The surging dollar and plunging euro are making problems for U.S. exporters and bargains for American tourists and shoppers. Some top economists say the currency mismatch could, eventually, help revive the sagging European economy.
The euro has fallen sharply, hitting its lowest level in 12 years compared to the dollar.
Carnegie Endowment international economist Uri Dadush said Europe’s faltering economy is hurting its currency.
“A big gap has opened between the performance of the U.S. economy in particular and the Europeans,” said Dadush.
European officials are working to revive economic growth by pushing down long-term interest rates through a complex program called “quantitative easing.”
Lower interest rates make it easier for businesses to borrow the money needed to buy new buildings and equipment to expand operations and hire more people.
Low interest rates also mean investors take their money elsewhere, however, in search of better returns.

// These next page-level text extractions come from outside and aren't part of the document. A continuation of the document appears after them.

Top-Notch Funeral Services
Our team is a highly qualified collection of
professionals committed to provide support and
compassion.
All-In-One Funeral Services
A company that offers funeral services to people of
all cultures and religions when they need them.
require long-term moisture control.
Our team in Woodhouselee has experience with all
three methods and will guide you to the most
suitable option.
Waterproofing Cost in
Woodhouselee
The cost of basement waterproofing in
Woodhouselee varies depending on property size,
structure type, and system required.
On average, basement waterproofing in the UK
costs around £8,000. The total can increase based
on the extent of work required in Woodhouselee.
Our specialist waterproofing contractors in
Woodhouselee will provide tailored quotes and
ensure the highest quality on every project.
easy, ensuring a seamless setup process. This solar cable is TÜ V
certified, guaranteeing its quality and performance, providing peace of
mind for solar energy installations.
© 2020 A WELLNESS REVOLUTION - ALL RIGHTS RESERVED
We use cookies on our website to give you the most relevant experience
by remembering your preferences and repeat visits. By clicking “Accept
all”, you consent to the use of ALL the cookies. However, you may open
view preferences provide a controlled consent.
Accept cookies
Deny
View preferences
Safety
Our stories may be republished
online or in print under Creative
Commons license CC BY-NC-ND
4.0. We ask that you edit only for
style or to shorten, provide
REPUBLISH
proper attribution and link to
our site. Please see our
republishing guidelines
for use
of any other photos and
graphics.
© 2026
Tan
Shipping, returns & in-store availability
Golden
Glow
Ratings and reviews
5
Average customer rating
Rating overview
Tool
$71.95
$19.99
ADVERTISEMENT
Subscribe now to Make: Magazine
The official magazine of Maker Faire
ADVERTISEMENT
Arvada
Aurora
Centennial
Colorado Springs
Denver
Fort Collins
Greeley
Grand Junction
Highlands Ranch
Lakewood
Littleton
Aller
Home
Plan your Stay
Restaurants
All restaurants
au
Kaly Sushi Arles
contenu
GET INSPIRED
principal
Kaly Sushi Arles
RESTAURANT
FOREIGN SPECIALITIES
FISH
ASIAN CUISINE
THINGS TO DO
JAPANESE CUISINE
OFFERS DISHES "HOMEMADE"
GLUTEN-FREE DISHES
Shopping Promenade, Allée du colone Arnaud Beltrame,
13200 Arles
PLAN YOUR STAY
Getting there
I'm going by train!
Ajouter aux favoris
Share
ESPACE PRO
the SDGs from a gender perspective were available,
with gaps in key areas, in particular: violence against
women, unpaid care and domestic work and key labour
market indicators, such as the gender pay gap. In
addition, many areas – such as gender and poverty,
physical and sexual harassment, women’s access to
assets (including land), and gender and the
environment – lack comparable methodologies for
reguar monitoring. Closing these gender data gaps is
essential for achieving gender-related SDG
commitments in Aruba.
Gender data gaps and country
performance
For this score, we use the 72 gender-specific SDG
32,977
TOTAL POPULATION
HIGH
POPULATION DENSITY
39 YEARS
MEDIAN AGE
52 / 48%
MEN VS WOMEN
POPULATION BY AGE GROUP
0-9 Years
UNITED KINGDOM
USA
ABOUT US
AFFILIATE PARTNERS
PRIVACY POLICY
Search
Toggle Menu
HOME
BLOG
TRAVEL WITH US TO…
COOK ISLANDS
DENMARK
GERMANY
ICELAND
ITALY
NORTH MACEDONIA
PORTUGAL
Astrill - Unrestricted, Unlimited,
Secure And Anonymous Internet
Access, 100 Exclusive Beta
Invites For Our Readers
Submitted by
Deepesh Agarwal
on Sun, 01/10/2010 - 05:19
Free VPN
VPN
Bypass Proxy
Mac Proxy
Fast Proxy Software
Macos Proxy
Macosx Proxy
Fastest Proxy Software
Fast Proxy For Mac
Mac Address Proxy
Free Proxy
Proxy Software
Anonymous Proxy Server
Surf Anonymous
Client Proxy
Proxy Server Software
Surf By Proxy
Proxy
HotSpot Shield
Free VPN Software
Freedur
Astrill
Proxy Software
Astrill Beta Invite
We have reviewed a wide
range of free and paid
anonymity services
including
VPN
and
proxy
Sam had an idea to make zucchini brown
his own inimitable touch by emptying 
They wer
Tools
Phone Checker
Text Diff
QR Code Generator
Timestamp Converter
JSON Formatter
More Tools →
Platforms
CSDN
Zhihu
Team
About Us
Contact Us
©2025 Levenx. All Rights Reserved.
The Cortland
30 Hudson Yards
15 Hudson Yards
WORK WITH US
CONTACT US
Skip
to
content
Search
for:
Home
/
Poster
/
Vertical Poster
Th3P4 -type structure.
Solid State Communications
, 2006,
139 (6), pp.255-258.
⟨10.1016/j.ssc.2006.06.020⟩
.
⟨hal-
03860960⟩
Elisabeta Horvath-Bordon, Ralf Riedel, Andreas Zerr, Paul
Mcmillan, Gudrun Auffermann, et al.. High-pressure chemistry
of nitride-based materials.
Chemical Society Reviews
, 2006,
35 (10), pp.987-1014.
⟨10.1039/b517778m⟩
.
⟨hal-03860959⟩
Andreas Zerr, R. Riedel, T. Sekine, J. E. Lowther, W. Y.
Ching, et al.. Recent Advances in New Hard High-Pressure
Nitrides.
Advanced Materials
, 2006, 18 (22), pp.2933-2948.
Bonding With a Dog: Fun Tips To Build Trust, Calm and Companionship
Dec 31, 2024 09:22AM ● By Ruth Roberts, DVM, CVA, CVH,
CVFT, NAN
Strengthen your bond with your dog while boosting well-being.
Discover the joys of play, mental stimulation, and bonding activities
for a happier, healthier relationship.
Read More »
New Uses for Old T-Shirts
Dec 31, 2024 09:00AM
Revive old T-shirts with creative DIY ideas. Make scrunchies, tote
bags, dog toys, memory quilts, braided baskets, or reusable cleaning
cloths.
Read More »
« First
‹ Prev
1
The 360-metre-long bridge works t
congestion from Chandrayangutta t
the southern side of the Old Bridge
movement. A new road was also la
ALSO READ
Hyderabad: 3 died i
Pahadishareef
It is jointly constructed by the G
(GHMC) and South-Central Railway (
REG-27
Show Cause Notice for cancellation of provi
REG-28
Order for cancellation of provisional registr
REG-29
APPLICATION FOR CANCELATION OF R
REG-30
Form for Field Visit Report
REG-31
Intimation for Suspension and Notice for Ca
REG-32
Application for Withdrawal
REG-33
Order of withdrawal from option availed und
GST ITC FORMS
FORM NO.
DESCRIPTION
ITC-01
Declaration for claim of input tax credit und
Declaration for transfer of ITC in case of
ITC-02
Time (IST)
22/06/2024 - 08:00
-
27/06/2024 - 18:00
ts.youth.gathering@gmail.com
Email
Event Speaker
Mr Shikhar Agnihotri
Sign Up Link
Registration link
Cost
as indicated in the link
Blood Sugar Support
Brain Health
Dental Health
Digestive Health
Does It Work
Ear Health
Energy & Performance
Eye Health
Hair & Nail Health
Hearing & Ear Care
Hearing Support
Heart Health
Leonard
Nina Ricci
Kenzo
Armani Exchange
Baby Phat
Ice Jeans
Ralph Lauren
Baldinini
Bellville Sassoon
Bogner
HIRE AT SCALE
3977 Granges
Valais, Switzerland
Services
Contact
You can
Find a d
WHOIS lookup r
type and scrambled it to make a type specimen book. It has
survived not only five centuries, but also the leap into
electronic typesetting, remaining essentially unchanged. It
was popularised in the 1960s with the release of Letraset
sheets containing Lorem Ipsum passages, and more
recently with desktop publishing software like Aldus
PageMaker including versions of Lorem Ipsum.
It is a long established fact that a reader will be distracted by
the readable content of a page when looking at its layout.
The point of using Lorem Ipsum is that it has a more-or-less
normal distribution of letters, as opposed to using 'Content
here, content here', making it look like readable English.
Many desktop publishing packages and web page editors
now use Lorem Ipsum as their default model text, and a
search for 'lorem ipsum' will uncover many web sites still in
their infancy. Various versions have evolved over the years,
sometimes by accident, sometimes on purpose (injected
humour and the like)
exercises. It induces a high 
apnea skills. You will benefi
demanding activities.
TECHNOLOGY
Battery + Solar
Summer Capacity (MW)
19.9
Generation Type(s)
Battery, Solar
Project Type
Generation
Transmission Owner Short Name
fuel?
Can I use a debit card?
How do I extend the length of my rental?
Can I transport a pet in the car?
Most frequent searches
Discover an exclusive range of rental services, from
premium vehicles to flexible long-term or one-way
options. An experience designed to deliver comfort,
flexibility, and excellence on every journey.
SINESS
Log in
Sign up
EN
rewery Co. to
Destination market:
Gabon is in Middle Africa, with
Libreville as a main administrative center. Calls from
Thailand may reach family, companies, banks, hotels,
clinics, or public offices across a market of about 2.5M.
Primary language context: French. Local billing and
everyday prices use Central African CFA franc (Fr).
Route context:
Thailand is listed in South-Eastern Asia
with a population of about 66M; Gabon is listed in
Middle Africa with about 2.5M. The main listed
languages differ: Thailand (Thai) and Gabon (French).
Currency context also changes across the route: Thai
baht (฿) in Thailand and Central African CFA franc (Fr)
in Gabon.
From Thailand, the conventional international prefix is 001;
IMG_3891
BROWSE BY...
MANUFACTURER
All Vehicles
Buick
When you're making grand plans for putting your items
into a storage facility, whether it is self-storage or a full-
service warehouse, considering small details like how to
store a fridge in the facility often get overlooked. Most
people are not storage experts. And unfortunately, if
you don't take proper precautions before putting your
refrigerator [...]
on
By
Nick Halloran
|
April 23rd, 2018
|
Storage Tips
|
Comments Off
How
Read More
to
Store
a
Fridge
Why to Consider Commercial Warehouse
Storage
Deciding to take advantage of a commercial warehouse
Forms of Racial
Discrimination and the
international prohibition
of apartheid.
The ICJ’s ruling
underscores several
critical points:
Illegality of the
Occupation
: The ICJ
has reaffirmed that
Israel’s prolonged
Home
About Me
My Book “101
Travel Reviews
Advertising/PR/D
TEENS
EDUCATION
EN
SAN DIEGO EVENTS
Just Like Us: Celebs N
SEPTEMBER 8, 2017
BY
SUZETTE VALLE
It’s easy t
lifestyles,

That reduces demand for euros and causes the value of the currency to fall.
By contrast, the United States cut interest rates some time ago, has resumed growing, and is getting ready to raise interest rates. That is attracting more investment, boosting demand for dollars, and raising the value of the greenback [the dollar].
PNC Bank economist Gus Faucher, speaking via Skype, said the expensive dollar is creating some “headwinds” and slowing down the U.S. economy.
“The stronger dollar against the euro that makes imports to the United States less expensive, makes exports from the U.S. abroad, to Europe and other places, more expensive, so that’s a drag on growth,” said Faucher.
Faucher says the strengthening U.S. economy will overcome these headwinds and continue growing, cutting unemployment and boosting wages this year.
In the meantime, the weak euro is making European exports a relative bargain on world markets, boosting demand for them and helping the companies and countries that export products.
“It is definitely going to help, the Europeans in particular,” said economist Dadush.
The current sharp differences between the U.S. dollar and the euro may ease over time. When Americans buy a lot of foreign goods, but sell fewer exports, the resulting trade deficit subtracts from economic growth and will tend to reduce the value of the dollar. The cheap euro will boost European exports, and tend to increase economic growth, and strengthen that currency.